ゴング前から刺激を受けていた。中学卒業後から渡米し、名将のルディ・エルナンデス・トレーナーの指導を受ける。そこで10代の修業時から切磋琢磨(せっさたくま)してきた世界ライトフライ級6位オラスクアガ(米国)が1つ前の試合に登場。日本に帰国後は神奈川・相模原市内の自宅で一緒に生活し、母府見子さんの和食ベースの減量食を口にしてきた。「最高の家族」とも呼ぶ戦友は、激しい打ち合いの末、7回TKO勝利。「待機所で頑張れとの気持ちを伝えてくれた」と大きな力を得てリングに上がっていた。

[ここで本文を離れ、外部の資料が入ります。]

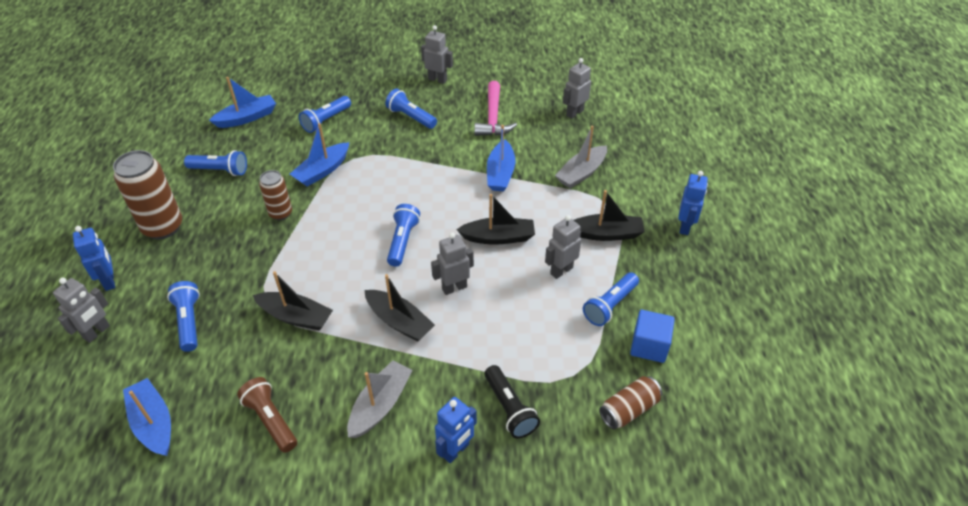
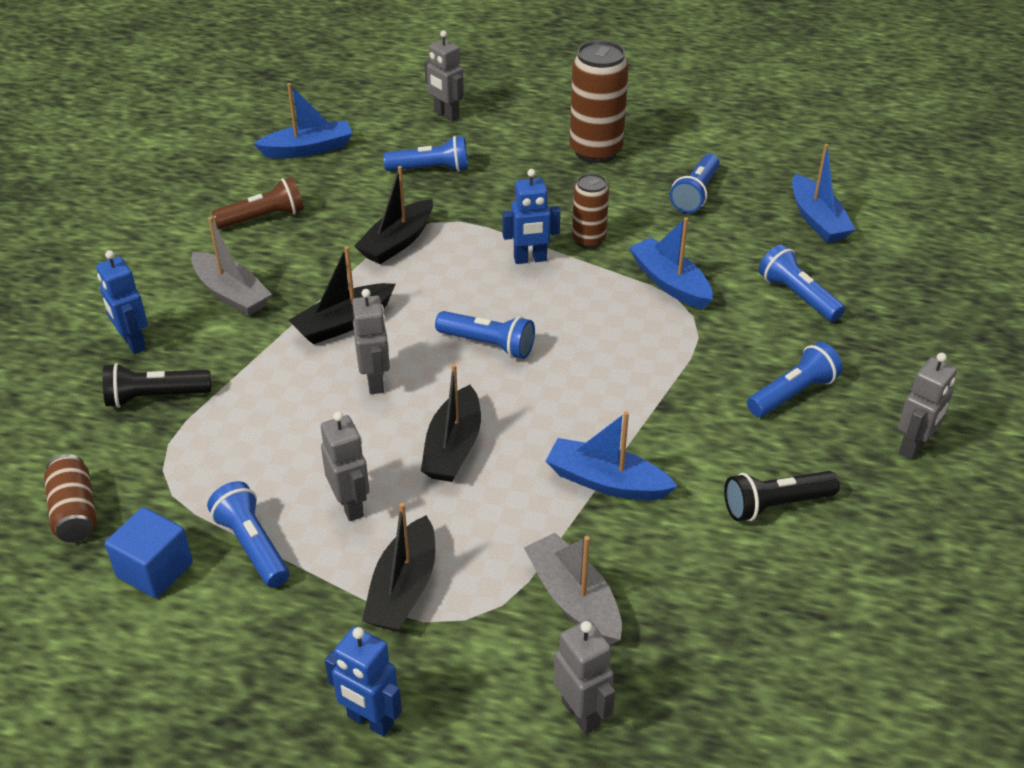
camera: 105 degrees right, 5 degrees down
blue robot [73,226,115,291] -> blue robot moved to [502,169,560,264]
pink hammer [474,81,517,136] -> black flashlight [724,471,840,521]
grey robot [563,58,591,119] -> grey robot moved to [554,620,615,735]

5月に米ラスベガスで、3度のダウンを奪う劇的なKOで、フライ級に続きスーパーフライ級の王座を獲得した。国内凱旋(がいせん)試合は大差判定で初防衛に成功。目標は最強エストラーダとの王座統一戦になる。「WBC王座は長谷川(穂積)さん、山中(慎介)さんを見てあこがれてきたのでこだわりがある」。エストラーダと接戦を展開したコルテスに完勝したことで、その目標に大きく前進したことは間違いない。【田口潤】

◆世界スーパーフライ級戦線 WBO王者中谷潤人が初防衛に成功した同級には世界クラスの日本選手も多く、軽量級の最激戦区と言われる。4階級制覇王者のWBA王者井岡一翔と同級最強と言われるWBC王者フアン・フランシスコ・エストラーダが統一戦に向けて交渉中。IBF王者フェルナンド・マルチネスはV9防衛に成功してきたジェルウィン・アンカハス(フィリピン)に連勝し、6月のV2防衛成功後に統一戦を熱望した。日本勢では元3階級制覇王者田中恒成(畑中)が4階級制覇を目指して世界戦準備中。「ロマゴン」こと元4階級制覇王者ローマン・ゴンサレス(ニカラグア)も王座返り咲きを狙っている。